Görev 1:
Metinden sonra gelen satırlarda "On a circle" ifadesini içeren satırdan "Answer: approximately 0°" ifadesini içeren satıra kadar olan bölümü, iki uç da dahil, JSON dizelerinden oluşan bir listeye dönüştür. Her satır bir dize olsun, boş satırlar listeye girmesin.

Seçilen metin:
+++++
Gazeteci Ender Öndeş, Kars’taki yerel seçimleri değerlendiren bir yazı kaleme aldı.

6 partinin yarıştığı Kars’ta seçim HDP ile Cumhur İttifakı arasında geçiyor.

Kars’ta Cumhur İttifakı (AKP-MHP) Çetin Nazik, HDP Ayhan Bilgen ve Şevin Alaca,  CHP Taner Toraman, DSP Naif Alibeyoğlu, İyi Parti Settar Kaya, Vatan Partisi ise Tuncer Mutluer ile yarışıyor.

Öndeş, “Kars’ta bu defa yeni bir rüzgâr esiyor. Şehrin her zaman biraz değişken olan siyasi atmosferi ay sonuna kadar karşımıza neler çıkarır bilinmez ama HDP’nin şansının gitgide arttığı genel bir görüş halinde” diyor.

Ender Öndeş’in Yeni Yaşam’da yayınlanan yazısı şöyle:

Kars’ta bu defa yeni bir rüzgâr esiyor. Şehrin her zaman biraz değişken olan siyasi atmosferi ay sonuna kadar karşımıza neler çıkarır bilinmez ama HDP’nin şansının gitgide arttığı genel bir görüş halinde.

Serhat bölgesindeki ilk durağım olan Kars’ın hüzün verici halini görünce Pasolini’nin “çölde her şey mucize etkisi yapar” sözü aklıma geliyor. Bölgenin en güzel şehirlerinden biri olan Kars, MHP’li belediye tarafından öyle bir hale getirilmiş ki, seçimi kazanan parti, kentte en asgari işleri yapsa bile efsane olur! Yollar berbat, çöpler her yerde yığılı… Belediye herkese borç takmış hayırsız evlat gibi! Sanayi esnafı belediyeye tamir işi filan yapmak istemiyor, çünkü parasını alamıyor. Su veznesinin yanında icra memurunun durduğu ve her akşam hasılatı toplayıp götürdüğü söyleniyor. Bunların bir bölümünün söylenti olduğu düşünülebilir belki ama son gece konuştuğum 17 yıllık morg görevlisi çok net konuşuyor: “Cenazeleri götürmek için mazot yok; cenaze sahiplerinden yakıt parası isteniyor artık.”
+++++
Görev girdisi:
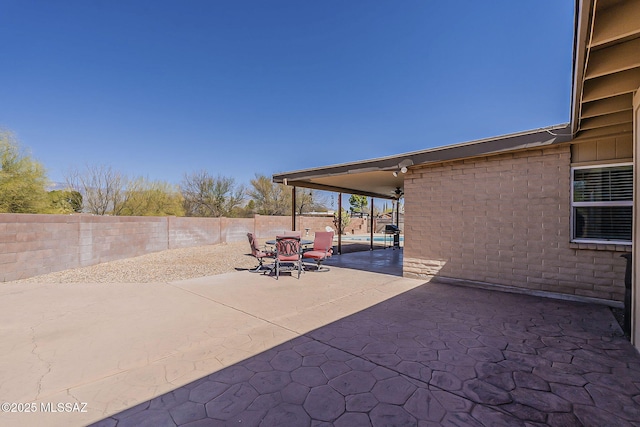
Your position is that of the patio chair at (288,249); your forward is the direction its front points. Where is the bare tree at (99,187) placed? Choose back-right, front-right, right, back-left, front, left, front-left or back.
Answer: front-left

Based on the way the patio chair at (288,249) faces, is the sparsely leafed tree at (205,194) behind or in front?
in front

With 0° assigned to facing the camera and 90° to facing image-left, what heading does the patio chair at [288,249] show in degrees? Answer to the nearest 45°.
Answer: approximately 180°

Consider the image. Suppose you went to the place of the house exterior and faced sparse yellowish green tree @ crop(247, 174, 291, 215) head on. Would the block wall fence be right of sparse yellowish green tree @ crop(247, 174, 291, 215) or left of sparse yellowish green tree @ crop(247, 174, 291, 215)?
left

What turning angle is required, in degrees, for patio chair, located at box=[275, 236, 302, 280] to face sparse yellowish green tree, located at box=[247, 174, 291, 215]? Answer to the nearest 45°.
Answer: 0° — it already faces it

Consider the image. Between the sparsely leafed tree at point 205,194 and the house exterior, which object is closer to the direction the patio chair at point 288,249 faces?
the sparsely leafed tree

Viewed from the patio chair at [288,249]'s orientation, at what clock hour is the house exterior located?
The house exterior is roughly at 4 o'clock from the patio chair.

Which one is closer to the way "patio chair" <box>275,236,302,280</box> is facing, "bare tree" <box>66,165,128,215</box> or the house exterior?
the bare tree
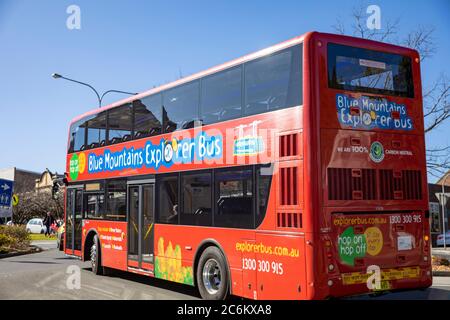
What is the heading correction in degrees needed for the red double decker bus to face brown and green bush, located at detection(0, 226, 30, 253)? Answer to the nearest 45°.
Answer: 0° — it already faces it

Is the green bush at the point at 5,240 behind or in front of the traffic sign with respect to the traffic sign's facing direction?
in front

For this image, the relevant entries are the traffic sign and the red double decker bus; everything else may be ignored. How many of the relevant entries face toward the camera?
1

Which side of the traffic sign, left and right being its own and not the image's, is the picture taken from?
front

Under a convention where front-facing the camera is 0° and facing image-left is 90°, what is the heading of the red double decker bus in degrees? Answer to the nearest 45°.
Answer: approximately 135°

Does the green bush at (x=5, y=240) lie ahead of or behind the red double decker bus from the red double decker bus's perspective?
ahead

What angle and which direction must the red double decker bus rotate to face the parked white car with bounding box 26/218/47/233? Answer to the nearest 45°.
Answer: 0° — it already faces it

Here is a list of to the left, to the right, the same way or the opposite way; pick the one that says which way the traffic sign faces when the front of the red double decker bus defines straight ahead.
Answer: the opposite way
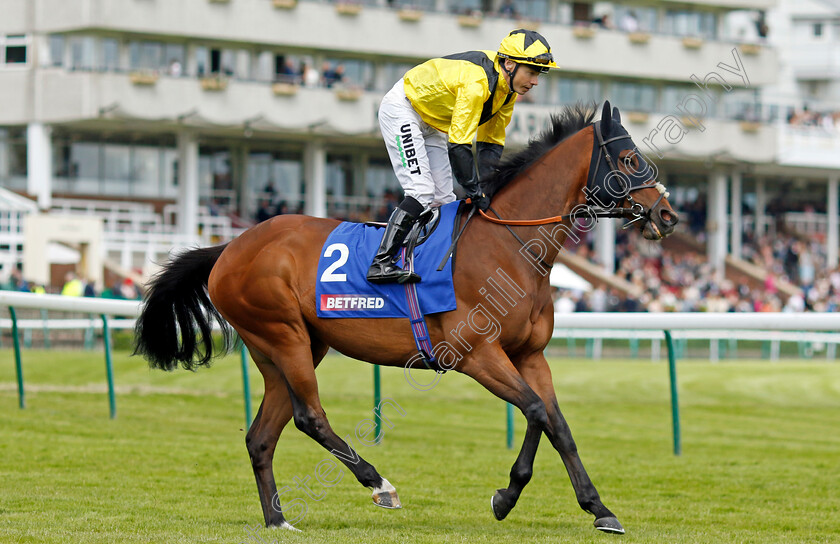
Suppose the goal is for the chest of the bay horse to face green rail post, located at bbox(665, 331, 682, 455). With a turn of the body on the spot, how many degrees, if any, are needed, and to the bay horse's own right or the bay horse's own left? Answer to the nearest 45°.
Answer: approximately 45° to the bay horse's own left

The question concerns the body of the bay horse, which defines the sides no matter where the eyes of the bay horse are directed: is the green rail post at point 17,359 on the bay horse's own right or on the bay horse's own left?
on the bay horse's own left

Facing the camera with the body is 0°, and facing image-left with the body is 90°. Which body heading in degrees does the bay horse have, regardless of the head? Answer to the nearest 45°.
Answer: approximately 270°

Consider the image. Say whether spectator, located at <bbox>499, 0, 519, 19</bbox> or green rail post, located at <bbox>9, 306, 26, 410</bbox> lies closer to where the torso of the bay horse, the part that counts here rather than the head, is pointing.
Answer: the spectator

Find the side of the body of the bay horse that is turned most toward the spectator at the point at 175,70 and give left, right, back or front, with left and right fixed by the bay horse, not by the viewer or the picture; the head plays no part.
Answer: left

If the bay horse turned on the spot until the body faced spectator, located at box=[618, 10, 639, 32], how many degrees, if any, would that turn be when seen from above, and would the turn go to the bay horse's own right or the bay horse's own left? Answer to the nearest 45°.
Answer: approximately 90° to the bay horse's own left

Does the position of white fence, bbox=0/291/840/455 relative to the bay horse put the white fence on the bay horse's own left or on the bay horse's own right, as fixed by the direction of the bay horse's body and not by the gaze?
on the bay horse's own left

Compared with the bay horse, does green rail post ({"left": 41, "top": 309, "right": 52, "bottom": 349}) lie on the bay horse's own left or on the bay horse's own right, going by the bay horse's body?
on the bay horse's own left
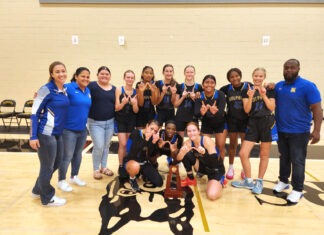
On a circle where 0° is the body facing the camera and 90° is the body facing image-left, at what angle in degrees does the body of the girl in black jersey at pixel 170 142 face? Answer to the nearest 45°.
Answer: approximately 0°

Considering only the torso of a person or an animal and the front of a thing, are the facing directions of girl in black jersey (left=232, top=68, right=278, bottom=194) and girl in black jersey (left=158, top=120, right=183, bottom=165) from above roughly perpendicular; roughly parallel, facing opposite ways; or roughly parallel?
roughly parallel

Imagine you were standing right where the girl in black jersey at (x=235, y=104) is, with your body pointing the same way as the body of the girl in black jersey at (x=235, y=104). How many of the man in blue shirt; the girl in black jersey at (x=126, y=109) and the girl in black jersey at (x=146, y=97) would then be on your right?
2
+++++
Görev 2:
Kars seçimleriyle ilgili metni iki cümleyle özetle.

Cevap alanı 1:
[
  "On a circle where 0° is the body facing the camera and 90° is the body facing image-left, at what angle in degrees does the body of the girl in black jersey at pixel 170 142 face? Answer to the nearest 45°.",
  "Answer: approximately 0°"
]

Cevap alanı 2:
Altı partinin yarıştığı Kars'ta seçim HDP ile Cumhur İttifakı arasında geçiyor. Gazeteci Ender Öndeş, HDP'nin şansının gitgide arttığının genel bir görüş olduğunu belirtiyor ve MHP'li belediyenin kenti yolları berbat, çöpleri yığılı, herkese borçlu bir hale getirdiğini anlatıyor; bir morg görevlisi de cenaze nakli için yakıt parasının artık cenaze sahiplerinden istendiğini söylüyor.